Gelasius

27 February · passio

ON ST. GELASIUS, OR GELASINUS, A MIME, MARTYR AT HELIOPOLIS IN PHOENICIA,

YEAR 297.

Historical Summary.

Gelasius, or Gelasinus, a mime, Martyr at Heliopolis in Phoenicia (St.)

Author G. H.

[1] The memory of St. Gelasius, a mime and Martyr, is celebrated among the Greeks on the 27th of February. In the Calendar published under the care of Genebrardus, he is called Gelasius the Elder, and is joined to Procopius Decapolita, whom we shall treat below. Christophorus, Patricius and Proconsul of Mitylene, also gives him the surname "the most senior" and alone inscribes him in his Menologium. But the Menaea and Maximus Cytheraeus adorn him with this eulogy: "Memory of the holy Martyr Gelasius, who, ordered by the Governor to mock baptism, was truly baptized and finished his life by the sword." These verses, with an allusion to the name Gelasius (which means "laughable"), are added in the Menaea:

"About to receive illumination, you laugh at the deception that mocks. But washed clean, Gelasius, your head is cut off. Baptized, Gelasius, on the twenty-seventh you were struck."

[2] So far the Greeks in the Menologia and Menaea, without indicating the place or time at which he obtained the palm of martyrdom: these are explained quite clearly in the Alexandrian Chronicle under the 13th year of Diocletian, when Maximian Herculius for the 5th time and Maximian Jovius Caesar for the 2nd time were Consuls. This is the year 297 of the common era, which is there numbered as the 269th year from Christ's ascension into heaven. The following is there reported: Under these Consuls St. Gelasinus suffered martyrdom at Heliopolis, the city of Libanasia. He was a second mime, whom, with the theater completely full and the entire populace watching, the other mimes cast into a large basin of the bath filled with warm water, mocking the mysteries of the Christian religion and holy baptism. But Gelasinus the second mime, having been thus baptized, when he had ascended from the basin, now clothed in a white garment, no longer permitted himself to be made a spectacle for theatrical entertainment, saying: "I am a Christian. For I saw in the bath a tremendous glory. Wherefore I also die a Christian." When the people in the theater of their city Heliopolis beheld this, inflamed with violent fury, they rushed with great force from the tiers of seats onto the stage, and seizing St. Gelasinus in his white garment with which he was clothed, they cast him out of the theater and killed him with a shower of stones: and in this manner the just man departed from life. His sacred bodily remains were carried outside Heliopolis to the village of Mariamna, whence he was a native, and there they built a sacred oratory in his honor.
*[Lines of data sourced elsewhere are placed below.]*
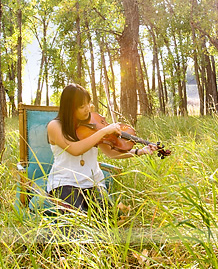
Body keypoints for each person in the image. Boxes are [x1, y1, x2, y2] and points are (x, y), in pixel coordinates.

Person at [46, 83, 158, 212]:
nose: (88, 109)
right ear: (69, 108)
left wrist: (141, 151)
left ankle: (117, 209)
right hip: (65, 182)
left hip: (93, 183)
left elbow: (112, 153)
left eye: (88, 103)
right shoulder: (55, 126)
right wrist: (104, 131)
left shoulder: (92, 125)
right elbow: (75, 149)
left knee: (107, 219)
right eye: (82, 106)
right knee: (79, 219)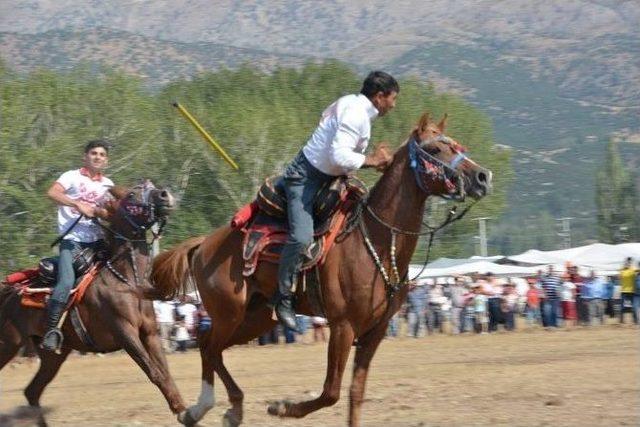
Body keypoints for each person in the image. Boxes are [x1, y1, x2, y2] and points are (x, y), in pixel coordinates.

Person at [273, 71, 398, 330]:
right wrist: (372, 161)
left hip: (329, 177)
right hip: (304, 178)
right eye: (392, 99)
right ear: (379, 96)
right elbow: (339, 155)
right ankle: (283, 297)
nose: (393, 105)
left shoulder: (351, 104)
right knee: (302, 236)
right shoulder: (356, 114)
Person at [42, 140, 114, 351]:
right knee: (65, 283)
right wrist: (77, 204)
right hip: (73, 241)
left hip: (99, 242)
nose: (98, 157)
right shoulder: (71, 176)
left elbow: (110, 212)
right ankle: (51, 331)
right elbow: (52, 193)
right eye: (94, 153)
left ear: (106, 160)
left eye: (102, 154)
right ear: (85, 156)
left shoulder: (108, 184)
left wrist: (103, 213)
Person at [619, 257, 638, 324]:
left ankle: (635, 320)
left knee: (633, 307)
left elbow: (637, 271)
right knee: (622, 306)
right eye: (627, 262)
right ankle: (621, 321)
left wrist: (632, 268)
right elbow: (620, 277)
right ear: (625, 262)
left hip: (631, 291)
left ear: (630, 263)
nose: (628, 263)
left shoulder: (633, 270)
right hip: (624, 291)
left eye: (629, 262)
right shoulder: (622, 270)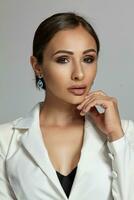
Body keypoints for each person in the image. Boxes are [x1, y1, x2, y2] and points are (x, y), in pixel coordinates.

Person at [0, 12, 134, 200]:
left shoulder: (125, 134)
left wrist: (117, 138)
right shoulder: (5, 141)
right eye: (63, 59)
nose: (79, 74)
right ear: (37, 66)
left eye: (88, 59)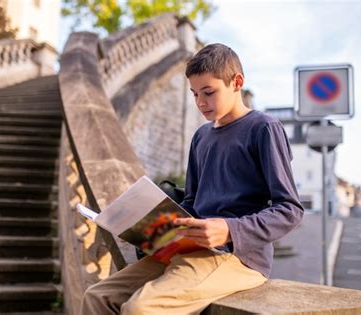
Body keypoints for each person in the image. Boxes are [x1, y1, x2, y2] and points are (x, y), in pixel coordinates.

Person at [80, 43, 304, 314]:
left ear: (237, 82)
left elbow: (290, 210)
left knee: (141, 309)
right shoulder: (201, 137)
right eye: (195, 94)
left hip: (237, 258)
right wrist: (144, 227)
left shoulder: (264, 128)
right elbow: (191, 203)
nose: (200, 102)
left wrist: (230, 230)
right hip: (187, 250)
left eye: (209, 92)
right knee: (97, 296)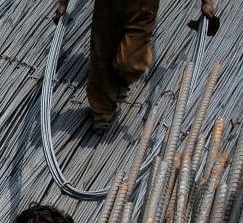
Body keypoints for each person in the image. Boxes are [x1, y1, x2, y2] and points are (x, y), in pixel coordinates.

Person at [54, 0, 219, 132]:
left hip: (142, 7)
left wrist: (206, 2)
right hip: (108, 7)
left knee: (132, 61)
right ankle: (102, 112)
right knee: (101, 57)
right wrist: (63, 4)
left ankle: (120, 80)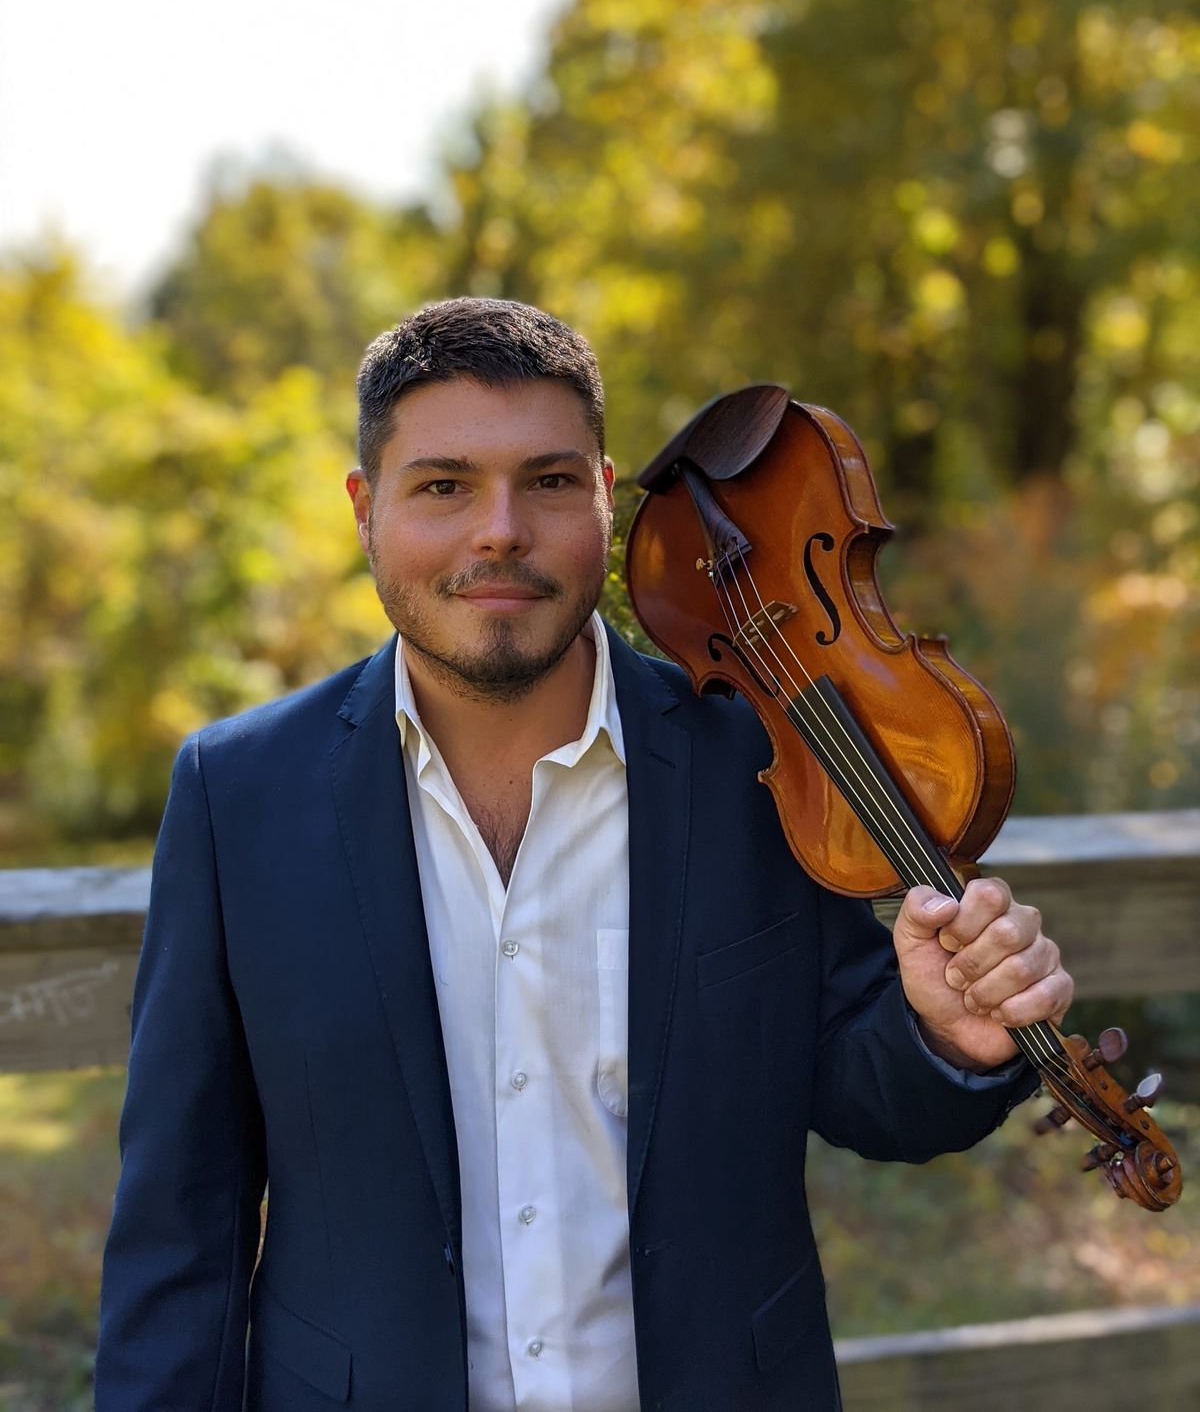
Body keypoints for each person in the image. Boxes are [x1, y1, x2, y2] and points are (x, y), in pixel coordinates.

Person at [95, 297, 1071, 1412]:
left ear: (606, 499)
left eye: (550, 481)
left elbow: (864, 1089)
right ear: (366, 510)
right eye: (444, 485)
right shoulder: (238, 794)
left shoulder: (764, 760)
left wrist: (945, 1036)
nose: (499, 531)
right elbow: (181, 1218)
[3] So far the Alexandrian Chronicle, in which this mime is called Gelasinus, who to others is Gelasius -- the difference consisting in the addition of a single letter. But in the Menaea he is said to have been killed by the sword, while in the Chronicle by a shower of stones: however, he could have been snatched from the fury of the people by the Governor, and finally, having been struck with the sword, obtained the palm of martyrdom. Heliopolis is an episcopal city of Phoenicia of Lebanon, which province is here called Libanasia. Why he is called a "second mime" can in some measure be elicited from Cicero and Horace: the latter, in book 1, epistle 18, indicates something similar in these verses:

"As you would believe a boy reciting lessons dictated by a harsh master, Or a mime playing a secondary role."

But Marcus Tullius explains more clearly in the speech against Verres in these words: "As we see happen among Greek actors, often the one who plays the secondary roles, although he could speak considerably more clearly than the lead himself, greatly subdues his voice, so that the principal actor may excel as much as possible."